→ **Set exercise**
Extend the source document on the Clegg impact and BEAST tests of turf, starting after its last sentence.

++++ Source document

During the loading phase of the Clegg impact test, the infill directly under the missile was compacted, rather than experiencing large displacement or expulsion, due to the confinement effect of the fibers. Additionally, little lateral motion of the infill or turf surrounding the impact site was apparent due to the fiber confinement, leading to a relatively localized impact site. The peak acceleration exhibited a high degree of repeatability with a mean peak acceleration of 72.3 (±2.7) g and 53.1 (±3.7) g for pre-conditioned and unconditioned turf, respectively (Figure 4). After peak loading, the unloading acceleration of the missile exhibited a broadly symmetric slope, with rebound velocities of −1.42 (±0.07) m/s for the tests on the pre-conditioned turf and −1.25 (±0.08) m/s for the tests on the unconditioned turf.
Experimental test averages and ± two standard deviations (2SD) corridors and validation results of Clegg impacts on unconditioned (N = 5) and pre-conditioned (N = 50) turfs.
The validation models exhibited similar local confinement around the impact site and resulted in peak accelerations of 65.6 and 50.6 g and rebound velocities of −0.83 and −0.67 m/s for the pre-conditioned and unconditioned turfs, respectively (Figure 4). The unconditioned turf simulation had a peak acceleration comparable to the tests while the pre-conditioned turf was within the lower bounds of the tests. The simulations followed the tests with slightly greater stiffness between 4 and 5 ms and lesser stiffness in unloading for both turf preparations. The differences between the rebound velocities between the models and test response were, in part, due to the model peak acceleration being lower than the test average. Additionally, no adjustment of the unloading response of the material model was undertaken because the model had limited options to define the unloading behavior of the infill. The validation cases captured differences between pre-conditioned and unconditioned turfs, demonstrating the model sensitivity to surface construction and maintenance of turf, which influences turf response. 1 Overall, the FE model demonstrated comparable results having CORA ratings of 0.964 and 0.914 for the pre-conditioned and unconditioned turfs, respectively.
BEAST testing and FE turf model validation
The experimental x-displacements and x-forces for the translation tests, and the z-rotations and z-moments for the rotation BEAST tests (Figure 5) were plotted with the model results to assess response to their correspondence in the primary loading directions (Figure 5). In addition, the z-displacement and z-force were measured to assess the response to the BEAST preloads.
Experimental test averages and validation results of BEAST tests on pre-conditioned turf: (a) response measurements of the cleat-form in translation and (b) rotation, respectively, and (c) force-displacement (left) and moment-rotation (right) response for all BEAST tests.
The force-displacement measurements from the translation BEAST tests demonstrated similar bi-linear stiffness responses between power levels, both showing similar initial linear regions until 6 mm, but then a stiffer secondary linear region for the FP tests (Figure 5(c)). The measured forces from the translation tests peaked at 2.6 kN (RPT) and 5.0 kN (FPT) before declining (Figure 5(a)). During translation, the physical BEAST shaft frame accelerated before the cleat-form, producing a pitch forward of approximately 2° while in motion. Due to the location of the displacement sensor, a backwards displacement was measured from the un-pitching motion after the cleat-form was arrested (sticking) by the turf. For the translation tests, the cleat-form stuck at roughly 24 and 60 mm of displacement for RPT and FPT, respectively, before the shaft frame began its un-pitching motion.

++++++++
++++ Dataset content

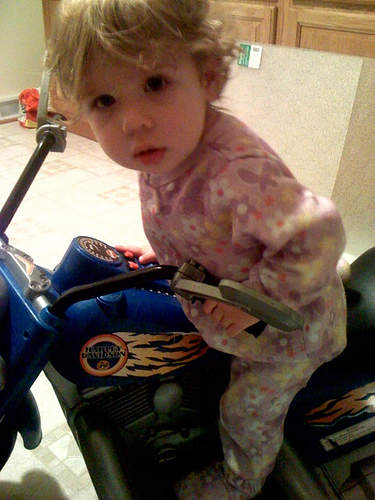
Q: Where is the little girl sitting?
A: On the bike seat.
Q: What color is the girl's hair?
A: Blonde.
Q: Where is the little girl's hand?
A: On the bike handlebar.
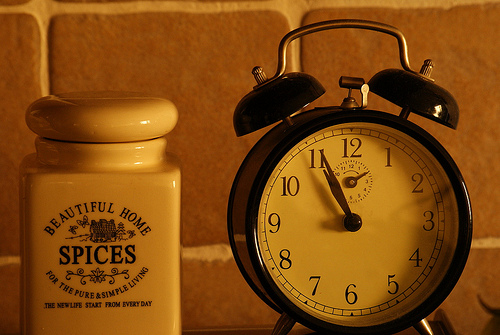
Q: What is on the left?
A: A jar.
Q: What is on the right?
A: Alarm clock.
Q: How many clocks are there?
A: One.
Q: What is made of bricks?
A: The wall.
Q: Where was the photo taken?
A: In a kitchen.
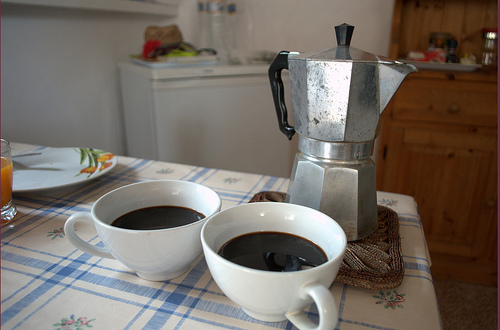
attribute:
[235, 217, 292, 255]
liquid — brown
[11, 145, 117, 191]
plate — white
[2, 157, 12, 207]
juice — orange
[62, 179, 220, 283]
mug — white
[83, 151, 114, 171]
flower — orange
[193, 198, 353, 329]
coffee cup — coffee 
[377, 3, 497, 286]
cabinet — blurry, wooden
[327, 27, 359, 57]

++++++++

→ **Result**
The rotation BEAST tests also yielded similar bi-linear responses with the FPR case yielding a stiffer secondary linear region than the RPR tests (Figure 5(c)). The rotation tests peaked at 120 N · m (RPR) and 180 N · m (FPR) before stiffness declined (Figure 5(b)). The rotation tests did not exhibit sticking nor pitching, and the cleat-form rotation slowed after approximately 0.05 s.
All validation simulations were completed for the total event duration without any errors. The pre-conditioning and settling phases of the turf model proved effective in re-creating the initial state of the physical tests within a short duration (250 ms; Figure 6). Both the simulations and tests displayed infill material expulsion, where the expelled SPH elements were deactivated to increase computational efficiency. The carpet in the model also demonstrated comparable gross deformation to the tests. The fibers realigned in the direction of the cleat-form motion, and for the translation tests, the carpet lifted slightly in the region behind the cleat-form, due to fiber tension (Figure 6). The rotation simulations and experimental tests did not demonstrate lifting of the carpet, which may be due to the twisting deformation of fibers. At regions where tension was expected to be prominent, such as the edges of the cleat-form away from the axis of rotation, the fibers did not remain beneath the cleat long enough to generate the tension necessary to lift the carpet.
Critical stages in BEAST full power translation validation case on pre-conditioned turf.
Overall, the peak forces for the translation simulations were comparable at 2.85 kN (RPT) and 5.3 kN (FPT) versus 2.6 kN (RPT) and 5.0 kN (FPT) for the experiments, respectively. The rotation simulations resulted in greater peak moments of 151 N · m (RPR) and 198 N · m (FPR) versus 120 N · m (RPR) and 180 N · m (FPR) for the experiments, respectively (Figure 5). The CORA ratings for the measured responses between the simulations and experimental tests were calculated (Table 3). The overall total ratings for the four BEAST cases ranged between 0.832 and 0.877, which is considered a good correlation. When equally weighing the two Clegg cases and four BEAST cases, the average CORA rating of the FE model was 0.888.
CORA ratings for the BEAST validation results against the BEAST tests.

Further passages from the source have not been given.